*Short problem*: Return every one of the rows below verbatim, with each line unchanged and kept in its original order.

----- Data section

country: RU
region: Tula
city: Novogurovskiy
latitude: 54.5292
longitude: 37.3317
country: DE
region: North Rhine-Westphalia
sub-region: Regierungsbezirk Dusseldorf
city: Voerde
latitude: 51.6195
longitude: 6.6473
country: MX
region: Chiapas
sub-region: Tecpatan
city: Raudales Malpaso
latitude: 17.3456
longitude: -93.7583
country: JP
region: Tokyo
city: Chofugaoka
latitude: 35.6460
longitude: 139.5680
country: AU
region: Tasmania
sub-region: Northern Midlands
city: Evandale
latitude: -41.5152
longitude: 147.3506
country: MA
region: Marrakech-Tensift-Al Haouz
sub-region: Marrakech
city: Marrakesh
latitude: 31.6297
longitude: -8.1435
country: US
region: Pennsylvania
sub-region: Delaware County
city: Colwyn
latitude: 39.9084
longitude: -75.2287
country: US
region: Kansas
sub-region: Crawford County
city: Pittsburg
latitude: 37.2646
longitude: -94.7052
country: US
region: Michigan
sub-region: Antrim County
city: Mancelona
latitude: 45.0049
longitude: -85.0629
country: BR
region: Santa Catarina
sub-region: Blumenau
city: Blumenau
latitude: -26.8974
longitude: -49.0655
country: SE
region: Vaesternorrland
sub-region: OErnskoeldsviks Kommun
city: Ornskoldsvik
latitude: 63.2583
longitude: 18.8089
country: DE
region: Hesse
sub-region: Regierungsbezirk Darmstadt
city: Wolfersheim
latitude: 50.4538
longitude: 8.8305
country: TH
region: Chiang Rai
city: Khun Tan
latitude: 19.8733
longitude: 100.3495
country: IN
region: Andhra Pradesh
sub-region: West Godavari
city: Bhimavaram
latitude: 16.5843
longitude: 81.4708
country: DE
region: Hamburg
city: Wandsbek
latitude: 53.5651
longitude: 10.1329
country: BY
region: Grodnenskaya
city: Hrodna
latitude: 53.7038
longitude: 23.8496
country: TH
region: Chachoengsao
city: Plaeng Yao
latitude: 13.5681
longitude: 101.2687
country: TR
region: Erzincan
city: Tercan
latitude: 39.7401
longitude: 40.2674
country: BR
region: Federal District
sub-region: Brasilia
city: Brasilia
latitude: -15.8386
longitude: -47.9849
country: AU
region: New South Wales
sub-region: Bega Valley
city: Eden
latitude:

----------

*Result of the exercise*:
country: RU
region: Tula
city: Novogurovskiy
latitude: 54.5292
longitude: 37.3317
country: DE
region: North Rhine-Westphalia
sub-region: Regierungsbezirk Dusseldorf
city: Voerde
latitude: 51.6195
longitude: 6.6473
country: MX
region: Chiapas
sub-region: Tecpatan
city: Raudales Malpaso
latitude: 17.3456
longitude: -93.7583
country: JP
region: Tokyo
city: Chofugaoka
latitude: 35.6460
longitude: 139.5680
country: AU
region: Tasmania
sub-region: Northern Midlands
city: Evandale
latitude: -41.5152
longitude: 147.3506
country: MA
region: Marrakech-Tensift-Al Haouz
sub-region: Marrakech
city: Marrakesh
latitude: 31.6297
longitude: -8.1435
country: US
region: Pennsylvania
sub-region: Delaware County
city: Colwyn
latitude: 39.9084
longitude: -75.2287
country: US
region: Kansas
sub-region: Crawford County
city: Pittsburg
latitude: 37.2646
longitude: -94.7052
country: US
region: Michigan
sub-region: Antrim County
city: Mancelona
latitude: 45.0049
longitude: -85.0629
country: BR
region: Santa Catarina
sub-region: Blumenau
city: Blumenau
latitude: -26.8974
longitude: -49.0655
country: SE
region: Vaesternorrland
sub-region: OErnskoeldsviks Kommun
city: Ornskoldsvik
latitude: 63.2583
longitude: 18.8089
country: DE
region: Hesse
sub-region: Regierungsbezirk Darmstadt
city: Wolfersheim
latitude: 50.4538
longitude: 8.8305
country: TH
region: Chiang Rai
city: Khun Tan
latitude: 19.8733
longitude: 100.3495
country: IN
region: Andhra Pradesh
sub-region: West Godavari
city: Bhimavaram
latitude: 16.5843
longitude: 81.4708
country: DE
region: Hamburg
city: Wandsbek
latitude: 53.5651
longitude: 10.1329
country: BY
region: Grodnenskaya
city: Hrodna
latitude: 53.7038
longitude: 23.8496
country: TH
region: Chachoengsao
city: Plaeng Yao
latitude: 13.5681
longitude: 101.2687
country: TR
region: Erzincan
city: Tercan
latitude: 39.7401
longitude: 40.2674
country: BR
region: Federal District
sub-region: Brasilia
city: Brasilia
latitude: -15.8386
longitude: -47.9849
country: AU
region: New South Wales
sub-region: Bega Valley
city: Eden
latitude:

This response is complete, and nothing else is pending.